Anvil, a Toronto band that formed in the ’70s, avoided addiction, jail, and tour bus fires, but after a world tour in 1984 with the Scorpions, Bon Jovi, and Whitesnake they descended into obscurity. We think their fortune, or lack of, is about to change however, thanks to a new film. Anvil! The Story of Anvil, which hits New York and LA theaters this week, is full of the kind of inspiration that only a story this strange can offer.

Not long ago, we had the chance to sit down with Lips, Robb, and director Sacha Gervasi, who before coming to Hollywood via England, was the band’s roadie back in the mid ’80s. (That he knew the band as a teenager, before penning big-budget scripts such as Steven Spielberg’s The Terminal, adds another layer to Anvil’s odd “tale”.) Twenty some years after parting ways, Gervasi wondered what happened to Lips and Robb; what he found out shocked and inspired him. Not only was the band still together; they still dreamed of becoming rock stars. Sacha flew them out to LA and tells us that, “the moment I met them again it was like a walking film…everything that happens when you hang out with these guys is quite mental, I mean just crazy shit happens all the time, so I thought, I’ll just film that.”

The “crazy shit” Gervasi is talking about will have audiences asking themselves if the whole thing is some sort of Joaquin Phoenix put-on, as the first 20 minutes alone — complete with celebrity interviews — places the film firmly in Spinal Tap land. Or not: “I knew that people would not believe it, and when my crew thought it wasn’t real I knew we had something.” When asked about the film that goes to eleven, he proudly admits that he “structured it in such a way as to encourage the parallel with Spinal Tap, because, look, Robb’s called Robb Reiner. It was going to be inescapable.”

Structures be damned, what happens after we first meet Robb and Lips, should be the stopper on the mockumentary bottle: The band travels to Transylvania for The Monsters of Rock show, followed by a disastrous tour of Eastern Europe organized by the manager from hell, who makes Simka Gravas sound coherent. “English was like her seventh language,” Gervasi explains.
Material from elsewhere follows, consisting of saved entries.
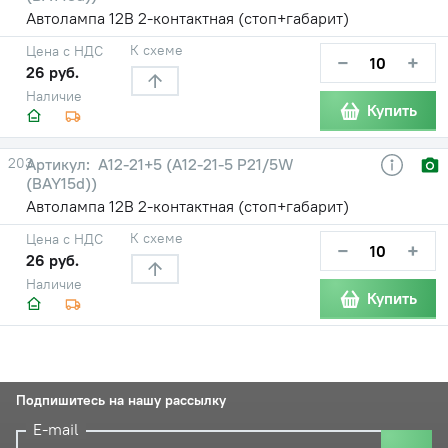
Автолампа 12В 2-контактная (стоп+габарит)
К схеме
Цена с НДС
−
+
26 руб.
Наличие
Купить
203
А12-21+5 (А12-21-5 P21/5W
(BAY15d))
Автолампа 12В 2-контактная (стоп+габарит)
К схеме
Цена с НДС
−
+
26 руб.
Наличие
Купить
Подпишитесь на нашу рассылку
E-mail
The disasters on the tour are emblematic of the fine line between comedy and tragedy that coexist in almost every frame of Anvil. Many of the film’s most poignant moments are also its most hilarious, and usually involve the interaction between Robb and Lips, which oscillates between brotherhood and a marriage on the rocks. “What could be a better way to exemplify a relationship than showing a breakdown and getting over it?” asks Lips, whose sincere comments echo louder than his D&D-inspired lyrics.

He’s barely able to contain his natural enthusiasm in person, which drives the film and prevents its message from inducing diabetes. Instead Anvil offers the type of inspiration that will serve poets and ballerinas just as much as it will aspiring headbangers. “You’ve only got one chance man,” he tells us, “you’ve only got one life.”
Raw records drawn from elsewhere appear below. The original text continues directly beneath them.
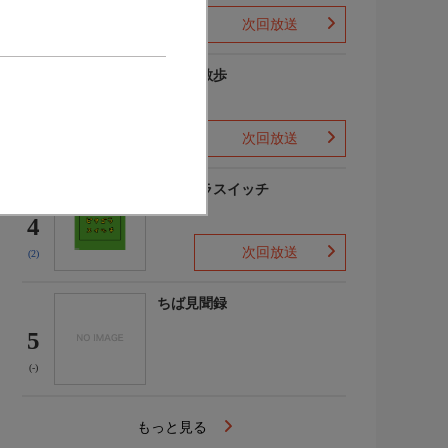
次回放送
(3)
じゅん散歩
3
次回放送
(9)
ピタゴラスイッチ
4
次回放送
(2)
ちば見聞録
5
(-)
もっと見る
And in an atmosphere as dour as ours, Anvil is the perfect film to cushion our fears of future. “The universe conspired for the movie to come out at this time,” Gervasi says. “The movie is about going through hell and surviving, and the message is that miracles do happen. Not that they will happen, but that it’s at least possible.” Who knew that ’80s Canadian thrash metal was going to save us all?